I learned that God wanted something much different for me. Two years ago, I jumped back into journalism, partially because it came natural to me and partially because I needed something else to do. To be honest, I never even intended to be here this long, but God wants me to pursue it.
I have a love-hate relationship with writing. I love telling the stories of others and I love sharing real, factual information with all of you. I hate that I am a perfectionist and I hate that whatever I write for all of you is never good enough in my book. I changed my major halfway through my college career because I didn’t want to get back into publications upon graduation. This profession was never on MY radar, but it was on God’s.
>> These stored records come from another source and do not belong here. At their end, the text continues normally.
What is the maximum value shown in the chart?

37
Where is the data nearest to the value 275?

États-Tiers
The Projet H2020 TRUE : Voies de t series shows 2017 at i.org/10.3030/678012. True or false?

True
I often get asked (by many people in Kilgore), “How’s Henderson?” I know they mean no harm by it and they are just generally asking about my job, but in the last few weeks I have hated this question. Why? Because for the past few weeks I have asked myself “what in the world are you doing in Henderson, Texas?” I even downloaded a few job searching apps on my phone. I was in a funk. But even as I mindlessly scrolled through jobs, I couldn’t bring myself to apply for anything. Why? Because I can’t imagine doing anything else right now. Do I want to be doing this forever? Absolutely not (I’m a Kilgore girl, remember?) but I will cherish this season. My dream of working in public relations or even politics has not diminished. It has blossomed. Henderson is a stepping stone for me. Do you know anyone under the age of 25 that runs the editorial department of a newspaper? Even I sometimes forget how important my job is. So many of you have taught me things I would have never learned working for a big corporation, a university or even Disney Cruise Line.
I am constantly learning that God is not limited by my location. He just wants me to have a willing and obedient heart. He is preparing and equipping me for what lies ahead. On the days that I could walk out and never look back, God pulls on my heart strings. Whether I am here for a little while or five years, I am confident that this is where I am supposed to be right now.
The bigger picture is far more important than the small fraction of the image we choose to focus on. God can take any circumstance and work wonders with it. He’s really good at doing that, isn’t He?